This post takes a look ahead at jQuery 2.0 and why your code could potentially “break” when deprecated/removed jQuery functions produce “function not defined” (or such) errors. This official post states that jQuery 2.0 will remove support for IE 6/7/8 oddities such as borked event model, IE7 “attroperties”, HTML5 shims, etc. It also suggests that If you need IE 6/7/8 support, choose 1.9; otherwise you can use 2.0. As jQuery plugins start to break I think we are also going to see a lot of people Migrating Earilier Versions of jQuery to jQuery 1.9.
Looking forward to jQuery 2.0
jQuery 2.x will be much leaner (hundreds of lines of code which support IE to be removed). However jQuery 1.9.x will maintain support for IE so you might start seeing something like this:
There are reasons for and against supporting older versions of Internet Explorer. From my experience working for various companies as a contractor.
- IE6 is dead and no longer supported (0.3%).
- IE7 is close to being dead (1.0%). Most government departments now are running builds with IE8+ but the process of system image upgrades is slow at best so websites need to support IE7 still but are slowly saying "no support for IE7" as stats drop.
- IE8/IE9 is still supported (6.4%,5.9%).
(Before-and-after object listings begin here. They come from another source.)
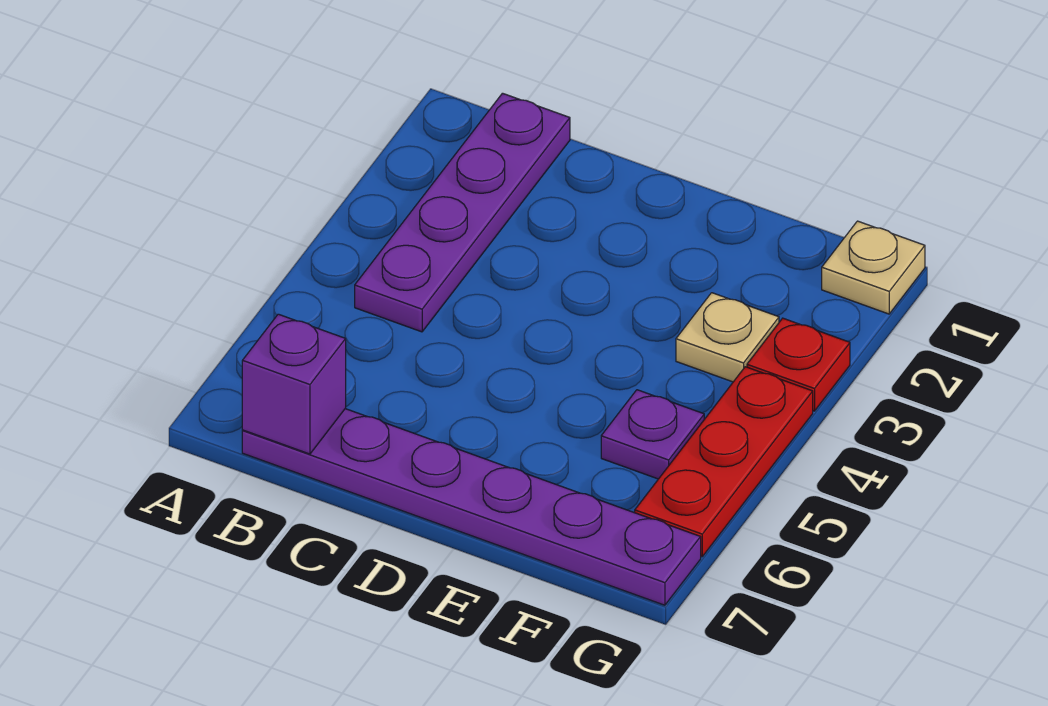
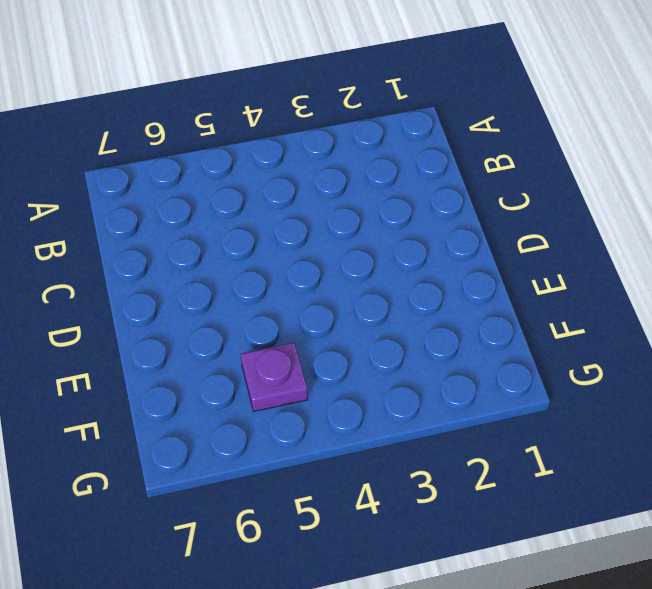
none -> purple 1x4 plate [355,93,570,332]
none -> purple 1x6 plate [242,409,701,605]

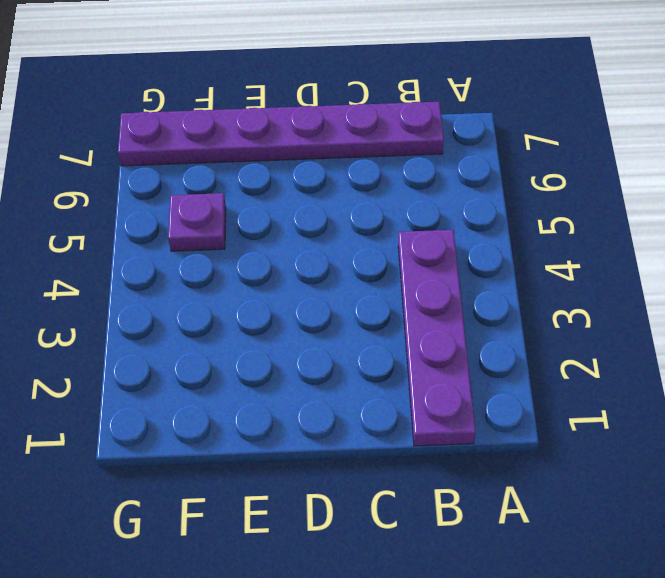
none -> tan 1x1 plate [676,293,779,382]
none -> tan 1x1 plate [822,221,925,314]

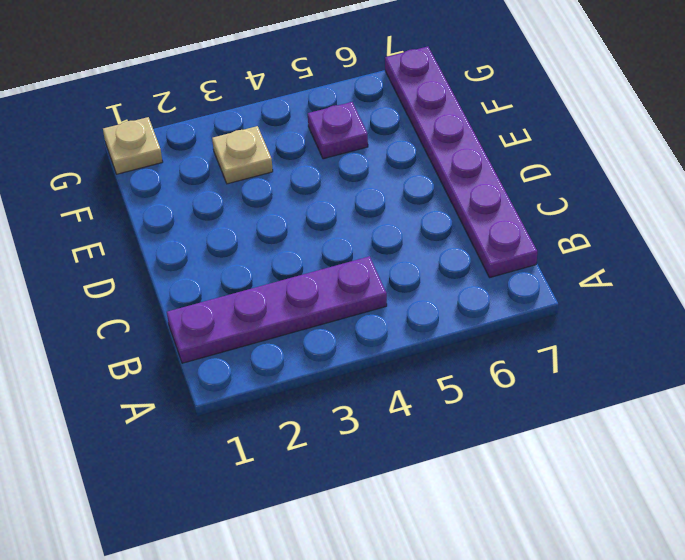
none -> red 1x1 plate [747,318,850,411]
none -> red 1x3 plate [635,367,813,557]

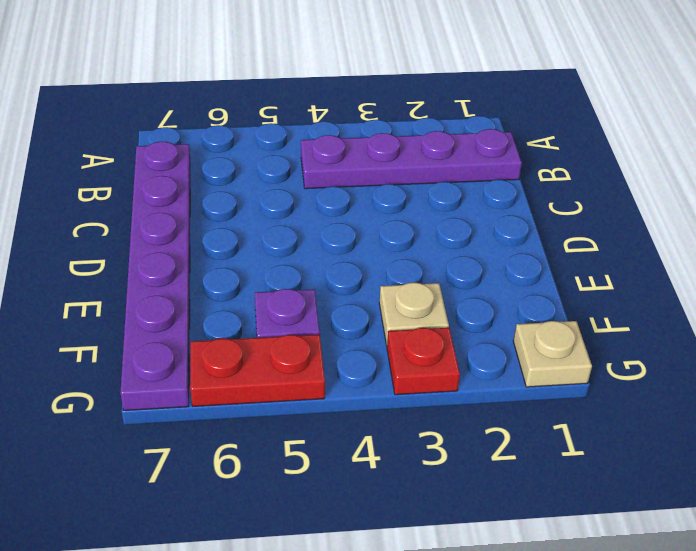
red 1x2 plate [190,335,325,406] -> red 1x3 plate [635,367,813,557]
none -> purple 1x1 brick [242,314,346,454]

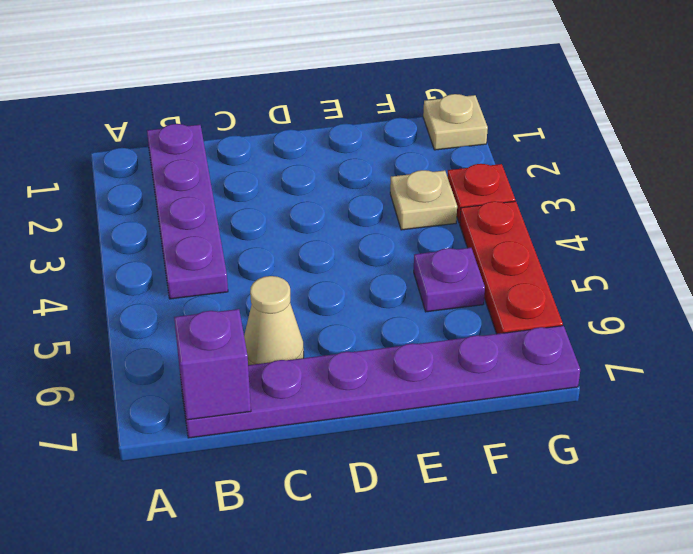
tan 1x1 cone [244,276,304,365] -> none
- IE10 (0.8%) surprisingly has less usage than IE7.
Interested in the source code?
Source code jQuery 1.9.1: http://code.jquery.com/jquery-1.9.1.js
Source code jQuery 2.0 Beta: http://code.jquery.com/jquery-2.0.0b1.js
So, has removing support for IE made jQuery faster?
Yes and no.
Benchmark tests using jsperf - jQuery 1.9.1 vs. 2.0.0 beta suggests:
- ID/Class selecters faster
- Interation slightly slower
- CSS getter/setter same
- .find() slightly faster
- Non-existent ID/Class slightly faster
- Filter next/prev slightly slower
Filesize drops from 91kb to 81kb minified versions.